— ACTION ITEM —
What's needed is an exact retyping of the lines from the start of the listing up to and including the line with "(the term $F$", minus any pictures.

— MATERIAL PROVIDED —
########################################
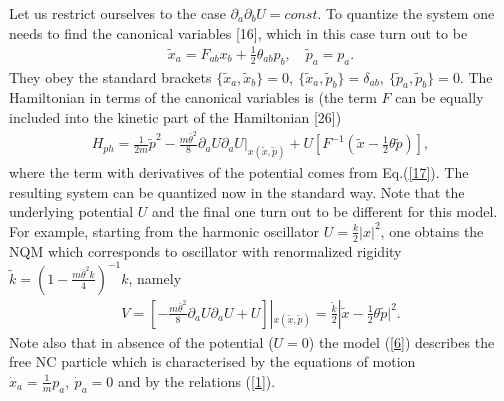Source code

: \documentclass[paper a4]{article}
\begin{document}
Let us restrict ourselves to the case $\partial_a\partial_b U=const$.
To quantize the system
one needs to find the canonical variables [16], which in this case
turn out to be
\begin{eqnarray}\label{22}
\tilde x_a=F_{ab}x_b+\frac{1}{2}\theta_{ab}p_b, \quad
\tilde p_a=p_a.
\end{eqnarray}
They obey the standard brackets
$\{\tilde x_a, \tilde x_b\}=0, ~ \{\tilde x_a, \tilde p_b\}=\delta_{ab},
~ \{\tilde p_a, \tilde p_b\}=0$.
The Hamiltonian in terms of the canonical variables is
(the term $F$ can be equally included into the kinetic part
of the Hamiltonian [26])
\begin{eqnarray}\label{23}
H_{ph}=\frac{1}{2m}\tilde p^2-
\frac{m\bar\theta^2}{8}\partial_aU\partial_aU|_{x(\tilde x, \tilde p)}+
U[F^{-1}(\tilde x-\frac{1}{2}\theta\tilde p)],
\end{eqnarray}
where the term with derivatives of the potential comes from Eq.(\ref{17}).
The resulting system can be quantized now in the standard way. Note that
the underlying potential $U$ and the final one turn out to be different
for this model. For example, starting from the harmonic oscillator
$U=\frac{k}{2}|x|^2$, one obtains the NQM which corresponds to
oscillator with
renormalized rigidity $\tilde k=(1-\frac{m\bar\theta^2k}{4})^{-1}k$,
namely
\begin{eqnarray}\label{24}
V=
[-\frac{m\bar\theta^2}{8}\partial_aU\partial_aU+
U]|_{x(\tilde x, \tilde p)}=\frac{\tilde k}{2}
|\tilde x-\frac{1}{2}\theta\tilde p|^{2}.
\end{eqnarray}
Note also that in absence of the potential ($U=0$) the model (\ref{6})
describes the free NC particle which is characterised
by the equations of motion $\dot x_a=\frac{1}{m}p_a, ~ \dot p_a=0$
and by the relations (\ref{1}).
\end{document}
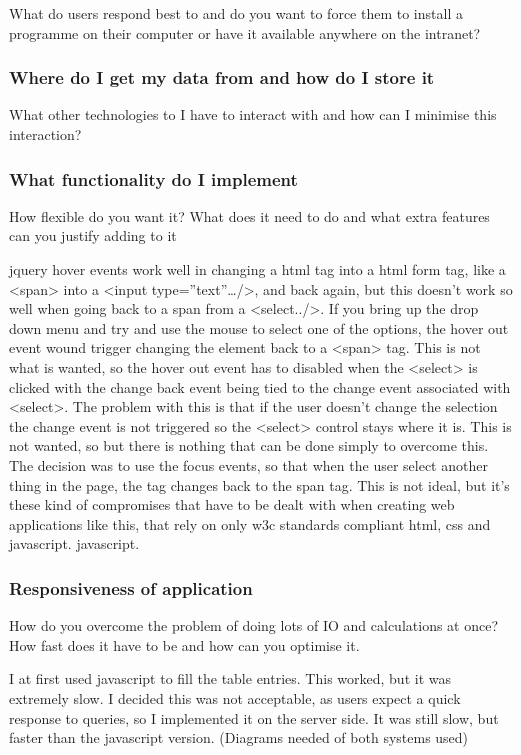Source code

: \documentclass[11pt]{article}
\begin{document}
What do users respond best to and do you want to force them to install
a programme on their computer or have it available anywhere on the intranet?
\subsubsection{Where do I get my data from and how do I store it}
\label{sec-2_2_7}

What other technologies to I have to interact with and how can I
minimise this interaction?
\subsubsection{What functionality do I implement}
\label{sec-2_2_8}

How flexible do you want it?  What does it need to do and what extra
features can you justify adding to it

jquery hover events work well in changing a html tag into a html form
tag, like a <span> into a <input type=''text''\ldots{}/>, and back again, but
this doesn't work so well when going back to a span from a
<select../>.  If you bring up the drop down menu and try and use the
mouse to select one of the options, the hover out event wound trigger
changing the element back to a <span> tag.  This is not what is
wanted, so the hover out event has to disabled when the <select> is
clicked with the change back event being tied to the change event
associated with <select>.  The problem with this is that if the user
doesn't change the selection the change event is not triggered so the
<select> control stays where it is.  This is not wanted, so but there
is nothing that can be done simply to overcome this.  The decision was
to use the focus events, so that when the user select another thing in
the page, the tag changes back to the span tag.  This is not ideal,
but it's these kind of compromises that have to be dealt with when
creating web applications like this, that rely on only w3c standards
compliant html, css and javascript.
javascript.
\subsubsection{Responsiveness of application}
\label{sec-2_2_9}

How do you overcome the problem of doing lots of IO and calculations
at once?  How fast does it have to be and how can you optimise it.

I at first used javascript to fill the table entries.  This worked,
but it was extremely slow.  I decided this was not acceptable, as
users expect a quick response to queries, so I implemented it on the
server side.  It was still slow, but faster than the javascript
version.  (Diagrams needed of both systems used)
\end{document}
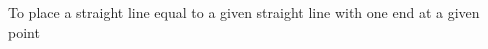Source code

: \documentclass[preview]{standalone}
\begin{document}
\begin{center}
To place a straight line equal to a given straight line with one end at a given point
\end{center}
\end{document}
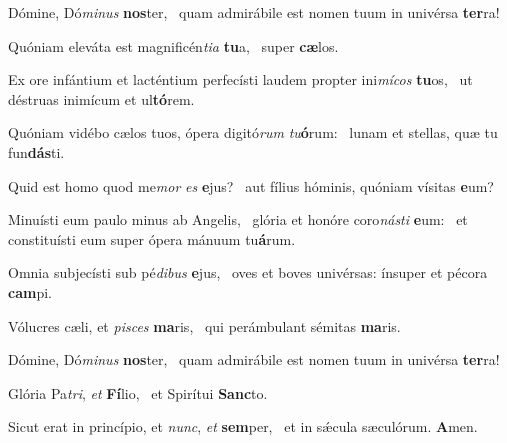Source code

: \item Dómine, Dó\textit{minus} \textbf{nos}ter,~\psstar{} quam admirábile est nomen tuum in univérsa \textbf{ter}ra!
\item Quóniam eleváta est magnificén\textit{tia} \textbf{tu}a,~\psstar{} super \textbf{cæ}los.
\item Ex ore infántium et lacténtium perfecísti laudem propter ini\textit{mícos} \textbf{tu}os,~\psstar{} ut déstruas inimícum et ul\textbf{tó}rem.
\item Quóniam vidébo cælos tuos, ópera digitó\textit{rum} \textit{tu}\textbf{ó}rum:~\psstar{} lunam et stellas, quæ tu fun\textbf{dás}ti.
\item Quid est homo quod me\textit{mor} \textit{es} \textbf{e}jus?~\psstar{} aut fílius hóminis, quóniam vísitas \textbf{e}um?
\item Minuísti eum paulo minus ab Angelis,~\pscross{} glória et honóre coro\textit{násti} \textbf{e}um:~\psstar{} et constituísti eum super ópera mánuum tu\textbf{á}rum.
\item Omnia subjecísti sub pé\textit{dibus} \textbf{e}jus,~\psstar{} oves et boves univérsas: ínsuper et pécora \textbf{cam}pi.
\item Vólucres cæli, et \textit{pisces} \textbf{ma}ris,~\psstar{} qui perámbulant sémitas \textbf{ma}ris.
\item Dómine, Dó\textit{minus} \textbf{nos}ter,~\psstar{} quam admirábile est nomen tuum in univérsa \textbf{ter}ra!
\item Glória Pa\textit{tri}, \textit{et} \textbf{Fí}lio,~\psstar{} et Spirítui \textbf{Sanc}to.
\item Sicut erat in princípio, et \textit{nunc}, \textit{et} \textbf{sem}per,~\psstar{} et in sǽcula sæculórum. \textbf{A}men.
########################################
— OUTPUT —
Source code

: \documentclass[paper a4]{article}
\begin{document}
Let us restrict ourselves to the case $\partial_a\partial_b U=const$.
To quantize the system
one needs to find the canonical variables [16], which in this case
turn out to be
\begin{eqnarray}\label{22}
\tilde x_a=F_{ab}x_b+\frac{1}{2}\theta_{ab}p_b, \quad
\tilde p_a=p_a.
\end{eqnarray}
They obey the standard brackets
$\{\tilde x_a, \tilde x_b\}=0, ~ \{\tilde x_a, \tilde p_b\}=\delta_{ab},
~ \{\tilde p_a, \tilde p_b\}=0$.
The Hamiltonian in terms of the canonical variables is
(the term $F$ can be equally included into the kinetic part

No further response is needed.